- Nio stock falls again on Friday as SEC contagion from delisiting fears hits all Chinese stocks.
- NIO closed Friday down nearly 10% at $16.07 and is down 49% for 2022.
- Nio at least catches a bid from Norway's state investment fund.
Update: Nio stock plunged another 6% to $15.10 on Monday morning. The Chinese EV producer is down 55% this year and 39% in the past month. There is support at $15.03, which may hold. It seems more likely, however, with the raft of current negatives in the macro environment – Chinese covid shutdowns, higher US interest rates, worries over the possibility of China aiding Russia against Ukraine and facing future sanctions, higher commodity prices, semiconductor shortages, higher inflation, US government scrutiny of Chinese equities, Chinese government scrutiny of its tech sector – that Nio shares will drop even further. The only support in sight is the gap higher in the summer of 2020. This gap transitions from $9.40 to $10.70, and markets do love to fill a gap.
Nio stock (NIO) fell sharply again on Friday as the continued dumping of Chinese tech stocks saw another leg lower. NIO and others have taken a significant hammering this year, and the selling pressure shows no sign of abating. Investors must be selling and removing NIO from their screens and are unlikely to return. NIO stock is down 65% over the last year and as mentioned above is down nearly 50% for 2022.
Also read: AMC Stock Price: AMC Entertainment on target to break $10
NIO Stock News
This one is really beginning to look more and more uninvestible right now. While NIO was not one of the stocks named by the SEC for potential delisting, it is this that has caused the latest panic selling in nearly all Chinese names. Alibaba finds itself trading at $86.70, having been well above $300 back in October 2020. That seems a long way back in time now and a different landscape altogether. BABA was preparing to spin off its ANT Group payment subsidiary, but the deal fell through at the last minute due to government scrutiny. Since then it has been largely one-way traffic for practically all Chinese technology stocks. DiDi Global (DIDI) also failed to get the all-clear signal from Chinese authorities to list in Hong Kong.
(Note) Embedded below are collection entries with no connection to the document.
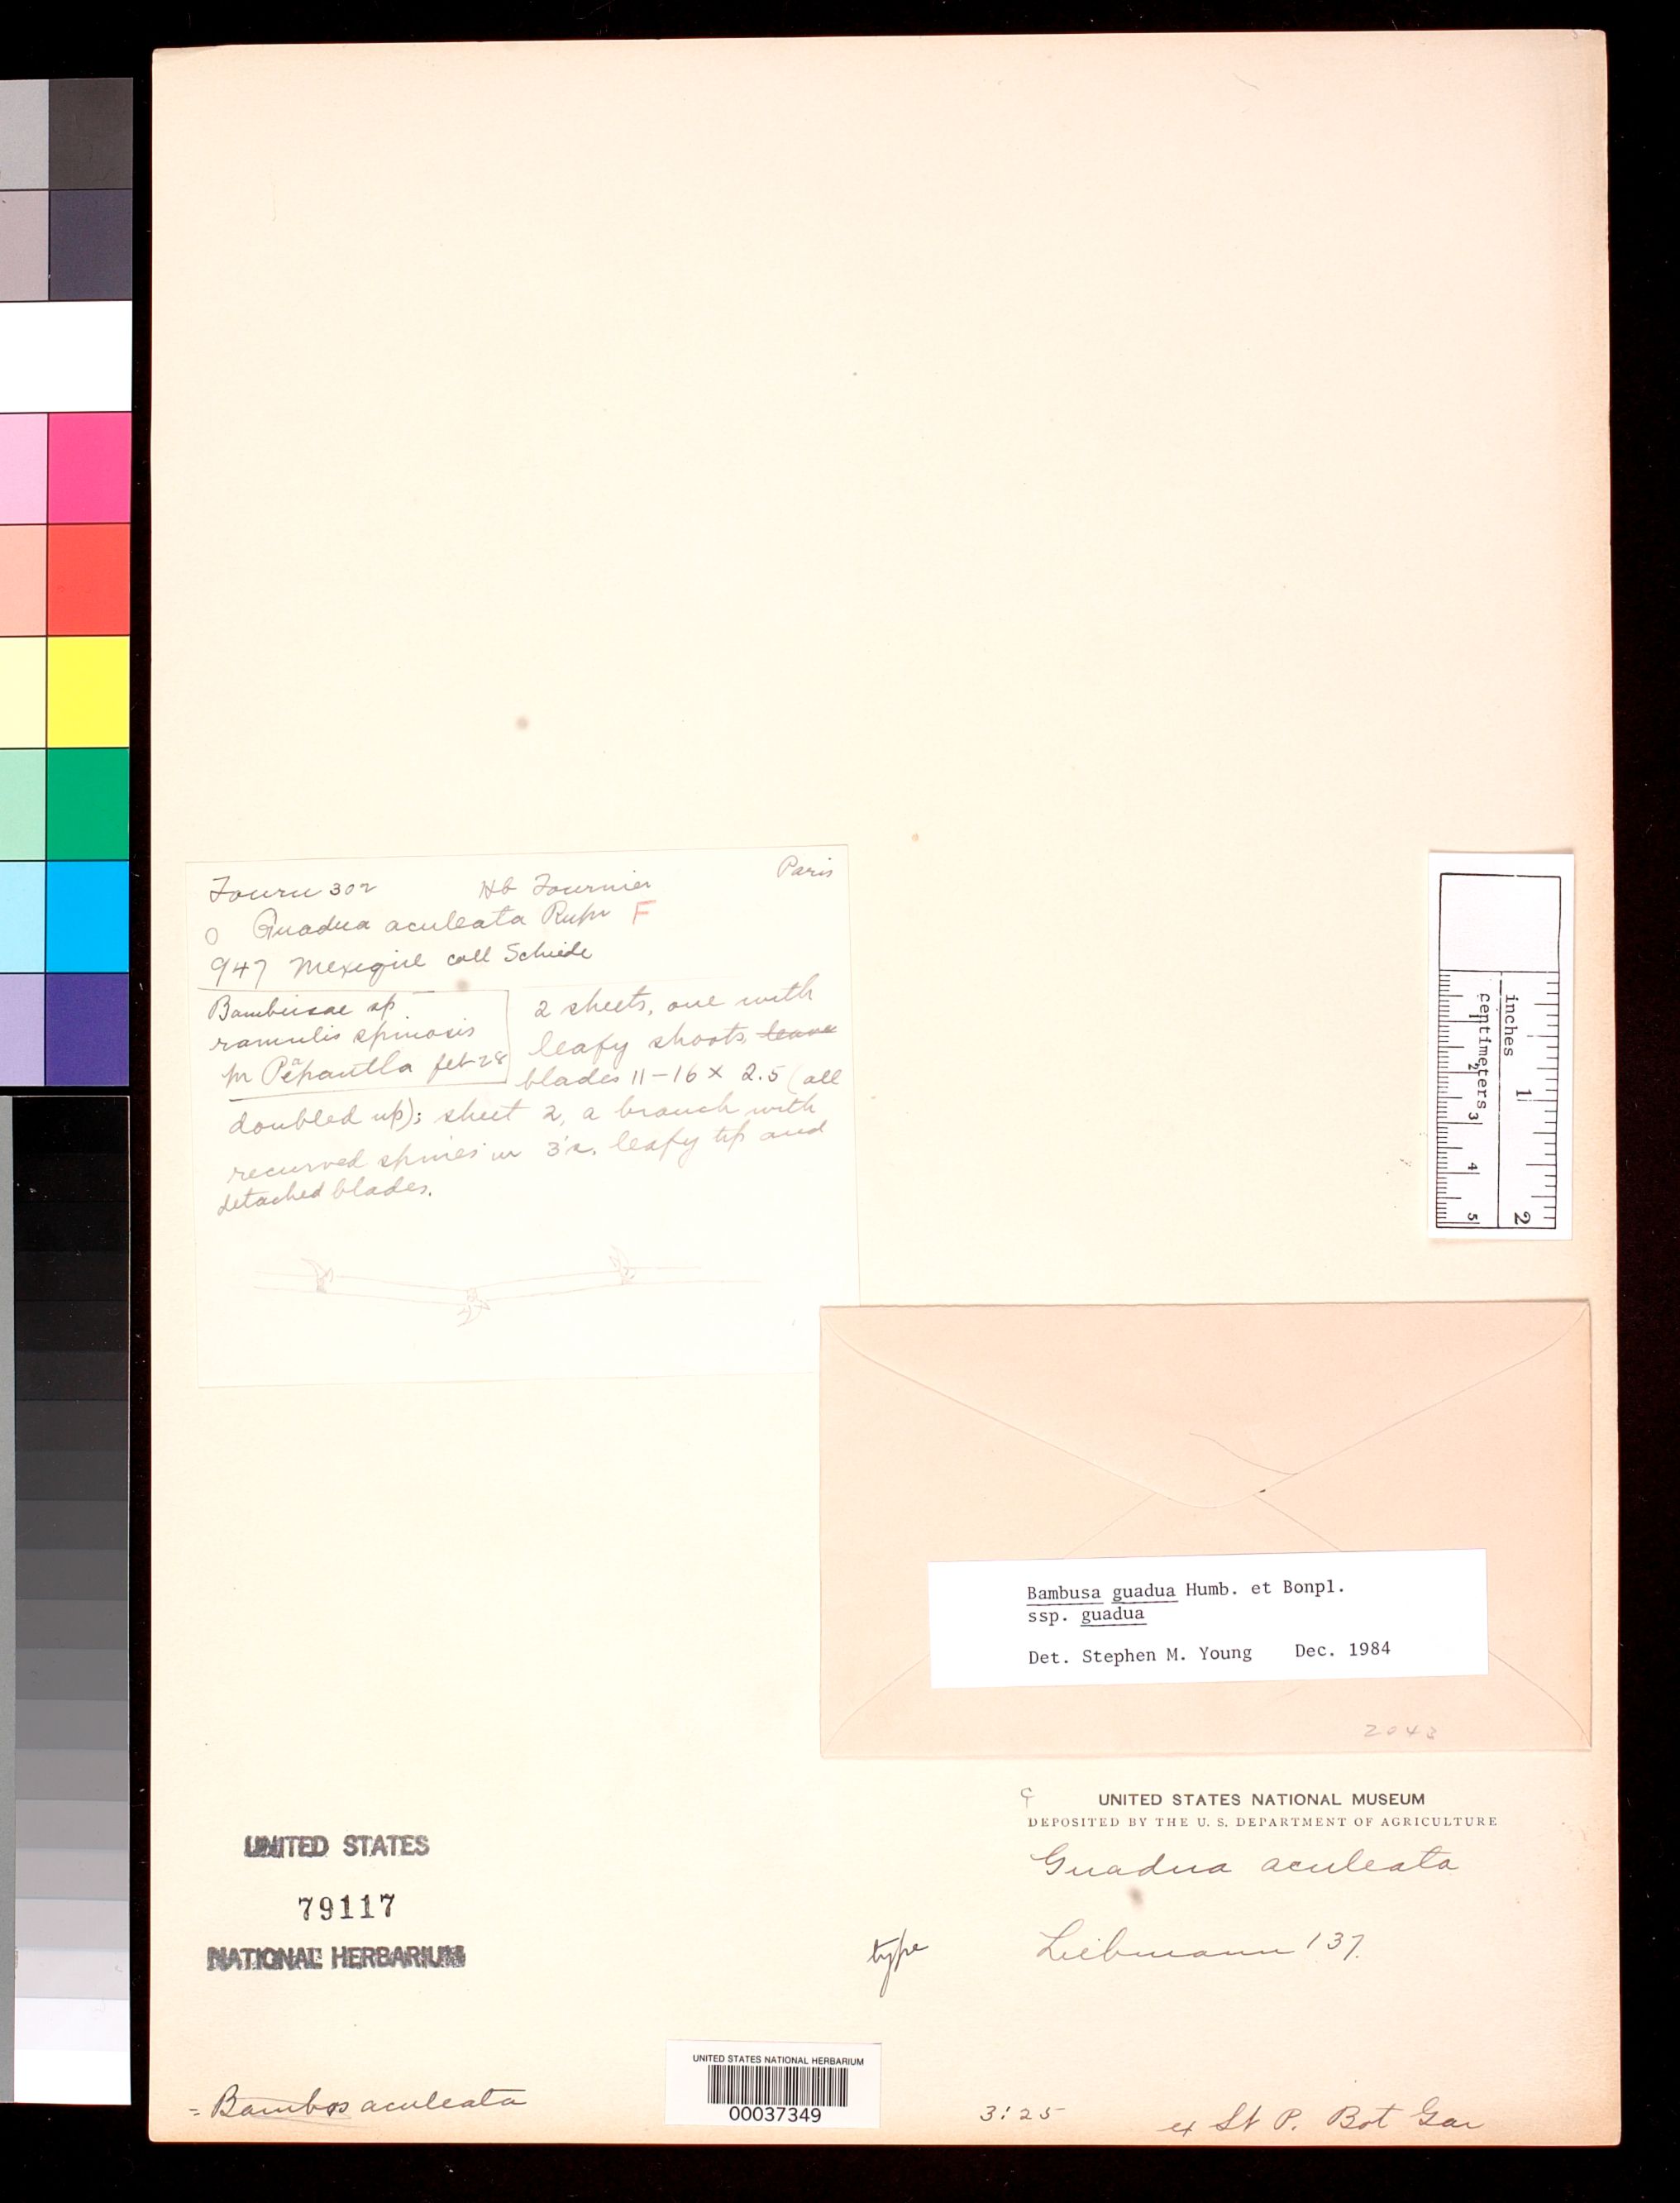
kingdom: Plantae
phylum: Tracheophyta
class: Liliopsida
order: Poales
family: Poaceae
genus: Guadua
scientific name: Guadua aculeata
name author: Rupr. ex E. Fourn.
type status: Syntype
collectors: F. M. Liebmann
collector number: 137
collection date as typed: Mar 1841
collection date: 1841-03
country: Mexico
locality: E of Monserrat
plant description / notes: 2 sheets, one with leafy shoots blades 11- 16 x 2.5 (all doubled up); sheet 2, a branch with recurved spines in 3s, leafy tip around detached blades.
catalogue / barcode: US 79117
The situation for Chinese stocks deteriorated further overnight as COVID-19 restrictions in numerous parts of China were enacted to curb the spread of the virus. While the rest of the world has dealt with covid through vaccination and gaining herd immunity via mass infection, China has taken a stricter approach, meaning more lockdowns are likely.
At least NIO appears to have found one buyer in the form of Norges Bank, the strategic investment fund of Norway. The latest filing shows it held 13.7 million shares in NIO at the end of Q4, an increase from the 10.5 million shares it held at the end of Q3.
NIO Stock Forecast
$15.03 is the next support, but that is unlikely to hold. NIO shares are down sharply in Hong Kong overnight and that will feed through to sentiment in the US.